Он говорил это спокойно. Без драм. Будто делал заказ в кафе: "Принесите капучино и заберите мой брак".
Он собрал вещи за десять минут. На прощание добавил:
— Надеюсь, ты поймёшь. Дело не в тебе. Просто я так больше не могу.
Света закрыла дверь. Опрокинулась на диван. Чувствовала, как уходит кислород.
А потом встала, выключила плиту — горячий ужин больше был не нужен.
Первые дни были как в тумане. Она ходила по дому, как гость.
Вещей стало меньше — воздуха больше, но стало тяжело дышать. Сын спросил:
— Папа уехал в командировку?
— Да, — сказала она. — Надолго.
Она не винила Лену. Не винила себя. Сначала — просто не чувствовала ничего.
Потом стало больно. Унизительно. После 17 лет брака его влюблённость в "страсть" оказалась сильнее чем забота о сыне-подростке, общего быта, домашнего уюта.
Света не писала ему. Не просила вернуться. Хотя хотелось. Каждую ночь прокручивала:
"А если бы я стала ярче? Если бы похудела? Если бы чаще смеялась?" Но утром наводила порядок, завтракала одна и заставляла себя жить.
Прошла неделя. Потом две. Оказалось, жить одной — это не страшно.
Никто не капает на мозг, не оставляет носки под столом, не критикует ужин.
Впервые за долгие годы стало... тихо. И в этой тишине Света начала дышать.
Поменяла шторы. Сходила на стрижку. Стала больше гулять под музыку в наушниках.
Старые подруги писали: «Мы всегда знали, что он — эгоист». Но она не хотела жалости. Она просто жила.

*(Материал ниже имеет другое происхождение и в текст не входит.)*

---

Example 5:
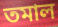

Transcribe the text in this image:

তমালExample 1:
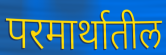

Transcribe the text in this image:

परमार्थातील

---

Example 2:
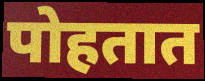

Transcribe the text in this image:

पोहतात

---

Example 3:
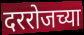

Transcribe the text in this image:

दररोजच्या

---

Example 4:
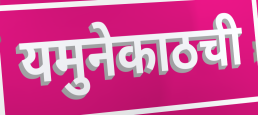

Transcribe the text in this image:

यमुनेकाठची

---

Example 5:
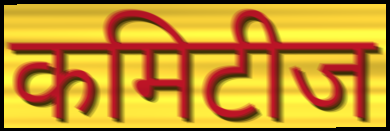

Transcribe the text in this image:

कमिटीजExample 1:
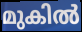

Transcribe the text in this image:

മുകിൽ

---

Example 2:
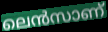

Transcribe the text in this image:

ലെൻസാണ്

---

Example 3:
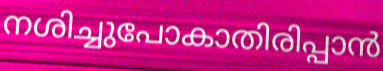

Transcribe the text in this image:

നശിച്ചുപോകാതിരിപ്പാൻ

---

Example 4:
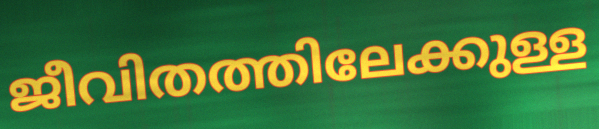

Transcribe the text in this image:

ജീവിതത്തിലേക്കുള്ള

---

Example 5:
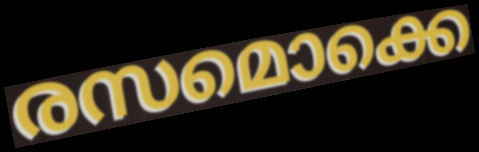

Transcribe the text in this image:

രസമൊക്കെ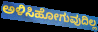
ಅಳಿಸಿಹೋಗುವುದಿಲ್ಲ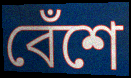
বেঁশে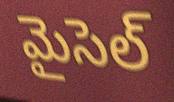
మైసెల్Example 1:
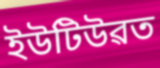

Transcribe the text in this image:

ইউটিউৱত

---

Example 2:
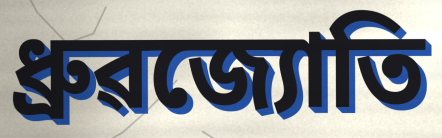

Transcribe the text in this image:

ধ্ৰুৱজ্যোতি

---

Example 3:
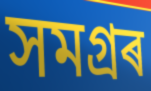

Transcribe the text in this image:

সমগ্ৰৰ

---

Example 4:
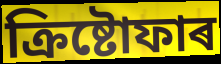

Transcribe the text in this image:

ক্ৰিষ্টোফাৰ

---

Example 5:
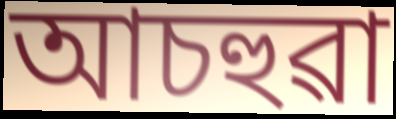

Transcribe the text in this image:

আচহুৱাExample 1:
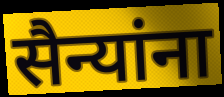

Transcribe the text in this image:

सैन्यांना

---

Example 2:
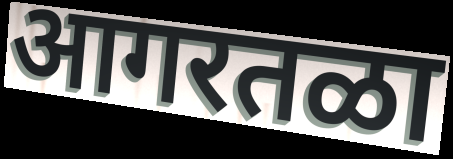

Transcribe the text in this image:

आगरतळा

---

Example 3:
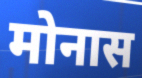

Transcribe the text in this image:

मोनास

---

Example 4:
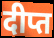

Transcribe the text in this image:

दीप्त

А он... он не писал. Только сыну сбрасывал деньги. Раз в две недели.
А потом — спустя ровно 78 дней — раздался звонок в дверь.
Света открыла.
На пороге стоял он. С чемоданом. Уставший и какой-то потрепанный, будто съёжился.
— Привет, — прошептал он.
Она молча смотрела.
— Можно войти?
Он не знал, что она уже не та, которую он бросил.

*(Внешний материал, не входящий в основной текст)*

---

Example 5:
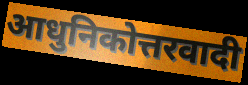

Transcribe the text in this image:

आधुनिकोत्तरवादी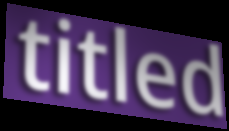
titled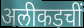
अलीकडचीं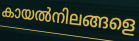
കായൽനിലങ്ങളെ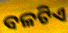
ବଳଟିଏ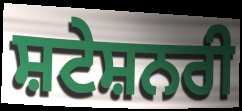
ਸ਼ਟੇਸ਼ਨਰੀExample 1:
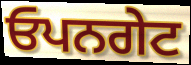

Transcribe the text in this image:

ਓਪਨਗੇਟ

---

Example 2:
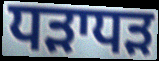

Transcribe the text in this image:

ਧੜਾਧੜ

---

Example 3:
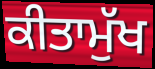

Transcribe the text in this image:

ਕੀਤਾਮੁੱਖ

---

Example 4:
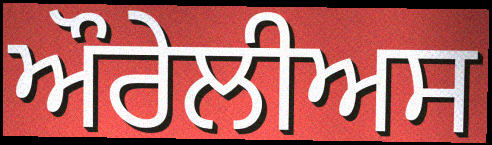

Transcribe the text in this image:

ਔਰੇਲੀਅਸ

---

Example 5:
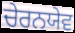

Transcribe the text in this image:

ਚੇਰਨਯੇਵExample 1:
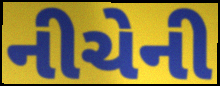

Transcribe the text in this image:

નીચેની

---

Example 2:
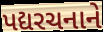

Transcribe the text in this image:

પદ્યરચનાને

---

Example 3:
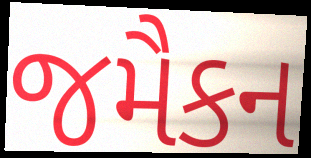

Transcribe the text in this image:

જમૈકન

Старой Светланы больше нет.
— Можно войти? — повторил он, потирая пальцами ручку чемодана.
Света стояла в проёме. Молчала. В её голове не было истерики, не было сцен из фильмов, где героиня хлопает дверью, швыряет чайник или плачет на взрыд. Всё было… тихо.
— Почему ты пришёл?
Он потупил взгляд, тяжело вздохнул.
— Я ошибся. Лена... не такая. Она красивая, да. С ней весело. Но это всё — на пару месяцев.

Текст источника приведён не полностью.